A microservice architecture involves many moving parts with different guarantees and failure modes, testing these systems is more challenging than testing traditional monolithic application. an effective test strategy needs to account for testing individual services in isolation and the verification of overall system behaviour.
What are microservices?
There are two basic software development styles, first and most common style is monolithic Application, it is called monolith because it consists of a single application contained in a single process.
The microservices architectural style in the other hand involves developing single applications that can work together with a suite of small autonomous services, each running in its individual process and communicating using lightweight mechanisms such as HTTP resource API. These services can be written in different programming language and different data storage technologies, and each of them can be deployed and scaled independently.
Why do we test?
Do we ?! To code with confident like that, We need to write tests that verify our code is running in a proper way, writing tests make code maintenance much easier because you have what assure that your maintenance for one part won’t affect other parts in a wrong way, also writing tests can provide us feedback about the system if it is working properly in a fast, accurate way while you can do this in a manual way, it will never be as accurate, fast as the automated test cases.

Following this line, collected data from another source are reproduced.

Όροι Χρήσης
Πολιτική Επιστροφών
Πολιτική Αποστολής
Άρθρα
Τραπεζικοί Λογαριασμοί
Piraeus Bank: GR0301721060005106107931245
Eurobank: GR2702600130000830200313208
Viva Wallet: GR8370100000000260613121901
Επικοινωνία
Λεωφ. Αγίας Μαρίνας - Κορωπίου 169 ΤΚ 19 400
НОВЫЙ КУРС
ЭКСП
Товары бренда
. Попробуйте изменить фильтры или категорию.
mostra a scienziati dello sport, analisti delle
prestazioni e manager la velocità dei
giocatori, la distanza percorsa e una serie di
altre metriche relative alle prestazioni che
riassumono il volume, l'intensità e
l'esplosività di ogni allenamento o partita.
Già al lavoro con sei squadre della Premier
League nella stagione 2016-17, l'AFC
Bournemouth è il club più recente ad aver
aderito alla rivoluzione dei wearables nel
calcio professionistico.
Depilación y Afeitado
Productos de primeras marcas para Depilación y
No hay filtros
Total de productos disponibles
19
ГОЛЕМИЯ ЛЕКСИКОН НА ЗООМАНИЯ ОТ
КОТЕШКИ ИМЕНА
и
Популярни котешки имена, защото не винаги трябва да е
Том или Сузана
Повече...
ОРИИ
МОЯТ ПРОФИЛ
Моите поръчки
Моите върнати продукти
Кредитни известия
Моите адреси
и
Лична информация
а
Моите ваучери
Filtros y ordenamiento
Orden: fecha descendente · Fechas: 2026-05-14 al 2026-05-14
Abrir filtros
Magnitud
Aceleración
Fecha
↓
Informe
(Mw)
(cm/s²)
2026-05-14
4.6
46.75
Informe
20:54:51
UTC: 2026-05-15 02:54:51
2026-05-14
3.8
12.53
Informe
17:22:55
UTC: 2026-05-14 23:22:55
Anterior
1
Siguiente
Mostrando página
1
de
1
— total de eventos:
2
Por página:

Writing tests can give you detailed feedback about our code, automated coverage report can tell us if the code is tested enough or not and which cases you forget to test it.
Different type of testing strategies
In microservice architecture, your system is built as suites of collaborating services.
To verify that services work together in a harmony we had to write different types of test strategies starting from basic unit tests that exercises the smallest piece of testable software in the application to determine whether it behaves as expected, to the End to End testing which verifies that a system meets the external requirements and achieve its goals.
the test pyramid helps us to identify different types of tests and when to use each of them.
We use those different test strategies except the last one the exploratory, which basically an automated regression testing that runs across the whole system, but we hope to reach this level soon.
let’s go bottom up throw those strategies one by one.
Our Microservices usually contains different smaller modules (Repositories, Service layer, Resources, Gateway, ORM. etc)
each module should have it’s independent unit tests that are verifying that module working in a proper way independently.
But why unit tests are not enough?
In microservice case unit tests alone is not enough because in our opinion it doesn’t cover the whole system behaviours, as we said by unit tests we provide good coverage of each core module of the microservice independently but there’s no coverage for those modules when the work together as a system or as a service, To verify that each module correctly interacts with its collaborators, more testing is required.
Integration testing is a testing strategy that we need to verify the interaction between various microservice components and detect interface defects.
Integration testing collects modules together and tests them as a subsystem to verify that they collaborate as they intended to achieve some larger piece of interactions.
Also, it verifies that the communication paths between the system to check how the subsystem interact with its peers.
In our microservices, we must write integration tests to verify those interactions between layers of integration code and the external component that we integrate with.
Mocking vs Integration testing
In order for our microservices to do their job they need to communicate with other services, so to test a microservice in isolation we need to mock other dependencies so that the only thing under the test is the unit that we are testing and when the test fails we can easily determine the issue.
Mocking is effective with unit tests, With that said, if integration tests are not done properly, it will do more harm than good. Imagine if one of our dependencies changed its API, our service test cases will still pass while they should fail as they use the mock instead of making the real call, and another downside is that you have to maintain these mocks as other services change.
First let’s define the component boundaries, in our opinion a component is any well-encapsulated, coherent and independently replaceable part of a larger system.
Component testing can provide us with a lot of benefits, by limiting all service modules to be tested as one single component to avoid any complex behaviour that service may have while connecting to another service.
Also isolating your modules as a single component with test doubles will define the component behaviours and define tests for that behaviour together using component tests.
End-to-end tests run against your entire system to verify that all your system parts are working together as expected, so when they pass you feel confident that your code will work in production as expected because they test the entire process and the user flow.
As end-to-end test scope increases the feedback cycle time increases as well because tests take a longer time to run, and when a test fails it is hard to determine which part is broken and here comes the role of other lower level types of testing.
High-level tests provide verification that the system works as expected and all parts are connected together in a proper way, while low-level tests provide a way to verify that each piece of code is doing its job correctly, and when it doesn’t you will know accurately the reason.
The combination of different type of test strategies leads to more code coverage that help you to find edge cases that we need to handle in our actual code.